Stai cercando di combinare una installazione di kde monolitica con quella modulare. Dai un'occhiata qui  :Wink: 

----------

## Flonaldo

 *emix wrote:*   

> Stai cercando di combinare una installazione di kde monolitica con quella modulare. Dai un'occhiata qui 

 

 *Guida ufficiale wrote:*   

>  Se invece hai la versione 3.4.x monolitica devi prima rimuoverla per poi emergere gli split ebuilds che desideri.

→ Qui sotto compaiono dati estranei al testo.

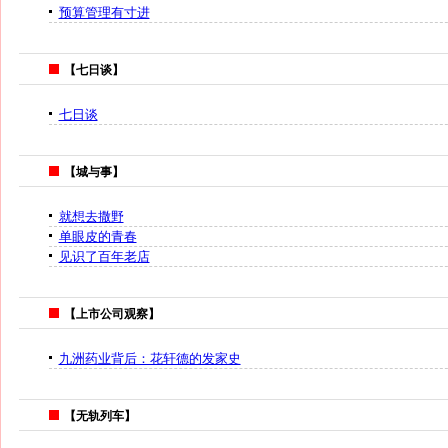
预算管理有寸进
【七日谈】
七日谈
【城与事】
就想去撒野
单眼皮的青春
见识了百年老店
【上市公司观察】
九洲药业背后：花轩德的发家史
【无轨列车】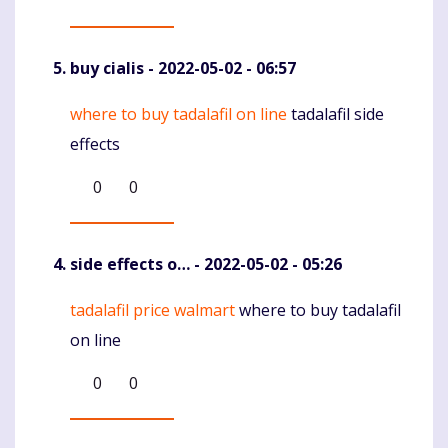
buy cialis
- 2022-05-02 - 06:57
where to buy tadalafil on line
tadalafil side
Komentaras
effects
0
0
side effects o…
- 2022-05-02 - 05:26
tadalafil price walmart
where to buy tadalafil
Komentaras
on line
0
0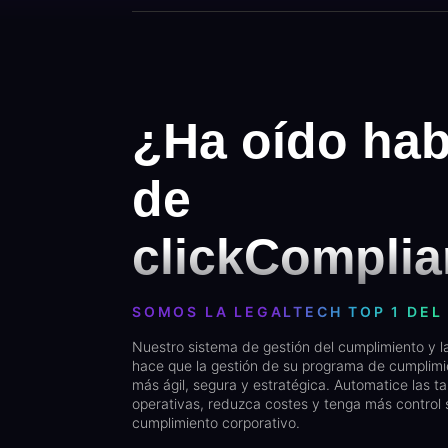
¿Ha oído hab
de
clickCompli
SOMOS LA LEGALTECH TOP 1 DEL 
Nuestro sistema de gestión del cumplimiento y l
hace que la gestión de su programa de cumplimi
más ágil, segura y estratégica. Automatice las t
operativas, reduzca costes y tenga más control 
cumplimiento corporativo.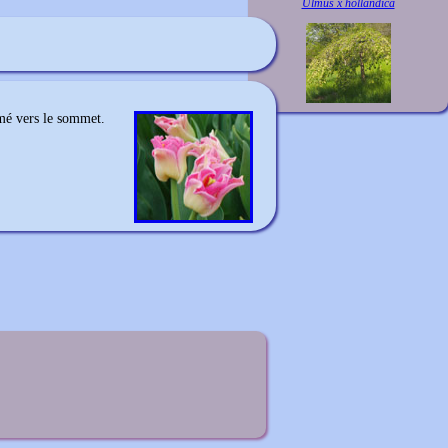
Ulmus x hollandica
rmé vers le sommet.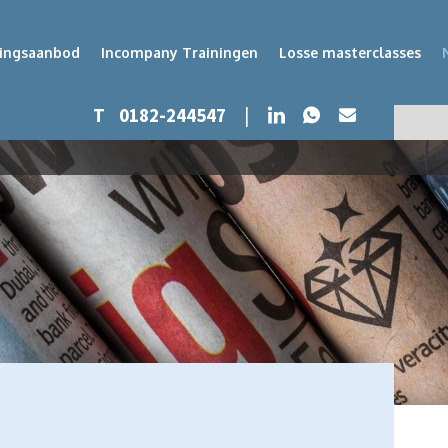
dingsaanbod
Incompany Trainingen
Losse masterclasses
Whatsapp
LinkedIn
T
0182-244547
|
Mail
Zoeken
Zoek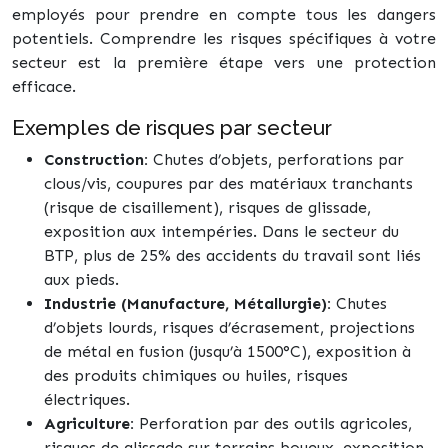
employés pour prendre en compte tous les dangers
potentiels. Comprendre les risques spécifiques à votre
secteur est la première étape vers une protection
efficace.
Exemples de risques par secteur
Construction:
Chutes d’objets, perforations par
clous/vis, coupures par des matériaux tranchants
(risque de cisaillement), risques de glissade,
exposition aux intempéries. Dans le secteur du
BTP, plus de 25% des accidents du travail sont liés
aux pieds.
Industrie (Manufacture, Métallurgie):
Chutes
d’objets lourds, risques d’écrasement, projections
de métal en fusion (jusqu’à 1500°C), exposition à
des produits chimiques ou huiles, risques
électriques.
Agriculture:
Perforation par des outils agricoles,
risques de glissade sur terrains boueux, exposition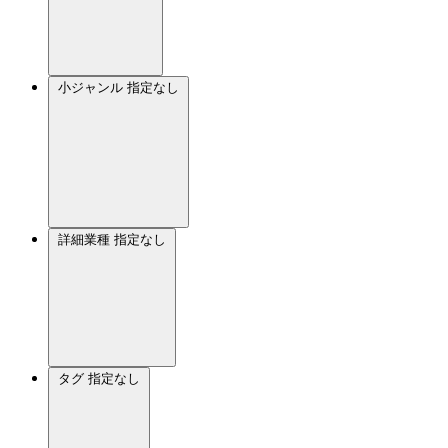
小ジャンル
指定なし
詳細業種
指定なし
タグ
指定なし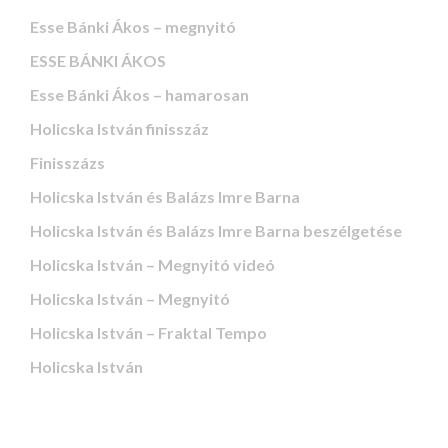
Esse Bánki Ákos – megnyitó
ESSE BÁNKI ÁKOS
Esse Bánki Ákos – hamarosan
Holicska István finisszáz
Finisszázs
Holicska István és Balázs Imre Barna
Holicska István és Balázs Imre Barna beszélgetése
Holicska István – Megnyitó videó
Holicska István – Megnyitó
Holicska István – Fraktal Tempo
Holicska István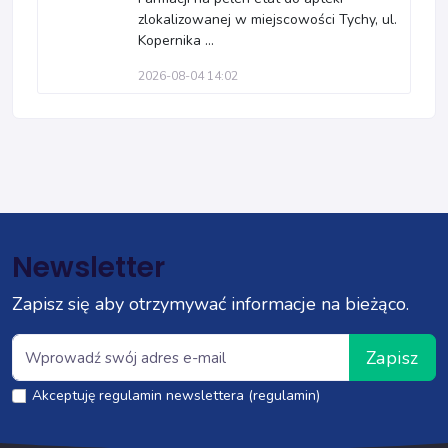
zlokalizowanej w miejscowości Tychy, ul.
Kopernika ...
2026-08-04 14:02
Newsletter
Zapisz się aby otrzymywać informacje na bieżąco.
Zapisz
Akceptuję regulamin newslettera (regulamin)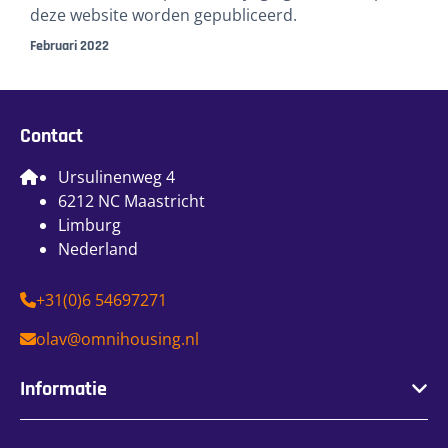
deze website worden gepubliceerd.
Februari 2022
Contact
Ursulinenweg 4
6212 NC Maastricht
Limburg
Nederland
+31(0)6 54697271
olav@omnihousing.nl
Informatie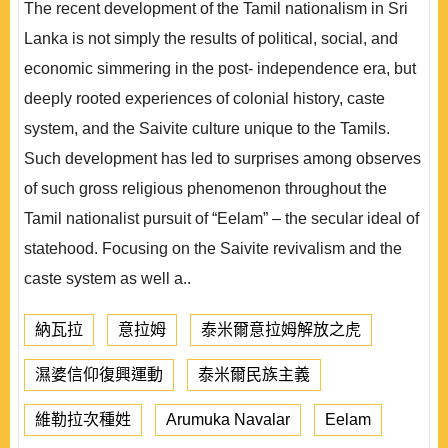
The recent development of the Tamil nationalism in Sri
Lanka is not simply the results of political, social, and
economic simmering in the post- independence era, but
deeply rooted experiences of colonial history, caste
system, and the Saivite culture unique to the Tamils.
Such development has led to surprises among observes
of such gross religious phenomenon throughout the
Tamil nationalist pursuit of “Eelam” – the secular ideal of
statehood. Focusing on the Saivite revivalism and the
caste system as well a..
納瓦拉
意拉姆
泰米爾意拉姆解放之虎
濕婆信仰復興運動
泰米爾民族主義
維勒拉次種姓
Arumuka Navalar
Eelam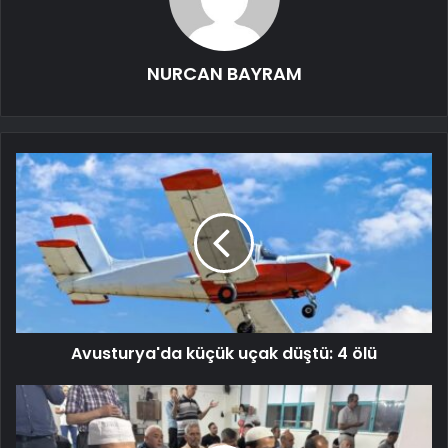
NURCAN BAYRAM
Avusturya'da küçük uçak düştü: 4 ölü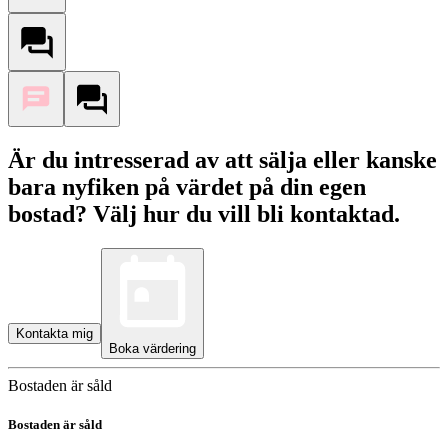
Är du intresserad av att sälja eller kanske
bara nyfiken på värdet på din egen
bostad? Välj hur du vill bli kontaktad.
Kontakta mig
Boka värdering
Bostaden är såld
Bostaden är såld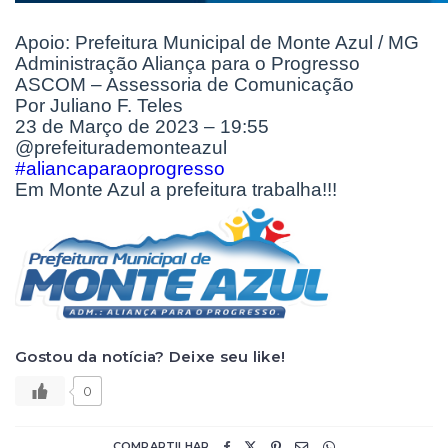
Apoio:
Prefeitura Municipal de Monte Azul / MG
Administração Aliança para o Progresso
ASCOM – Assessoria de Comunicação
Por Juliano F. Teles
23 de Março de 2023 – 19:55
@prefeiturademonteazul
#aliancaparaoprogresso
Em Monte Azul a prefeitura trabalha!!!
Gostou da notícia? Deixe seu like!
0
COMPARTILHAR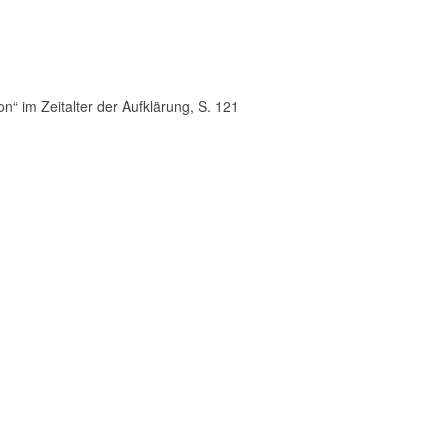
n“ im Zeitalter der Aufklärung, S. 121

Il processo di rimozione/installazione può essere eseguito per ciascuno degli ebuild monolitici; non è necessario rimuovere KDE in blocco. 

 

Quindi devo prima dare un emerge -C di kdebase e poi reinstallarlo   :Rolling Eyes:  [Questa cosa mi lascia un tantino perplesso!

----------

## emix

 *Flonaldo wrote:*   

> Quindi devo prima dare un emerge -C di kdebase e poi reinstallarlo   [Questa cosa mi lascia un tantino perplesso!

 

Già... e comunque ti consiglio di farlo per tutto kde, non solo per kdebase.

----------

## =DvD=

kwin sta in due ebuild: in kdebase e in kwin.

se vuoi solo kwin devi rimuovere kdebase, se vuoi tutto kdebase scegli: o emerge kdebase, o emerge kdebase-meta (che e' tutto kdebase, ma con ebuilds separati, uno dei quali e' appunto kwin)

----------

## edux

Ehi flonaldo kwin è un programma già compreso in kdebase, quindi se hai già il suddetto non puoi emerge re anche kwin!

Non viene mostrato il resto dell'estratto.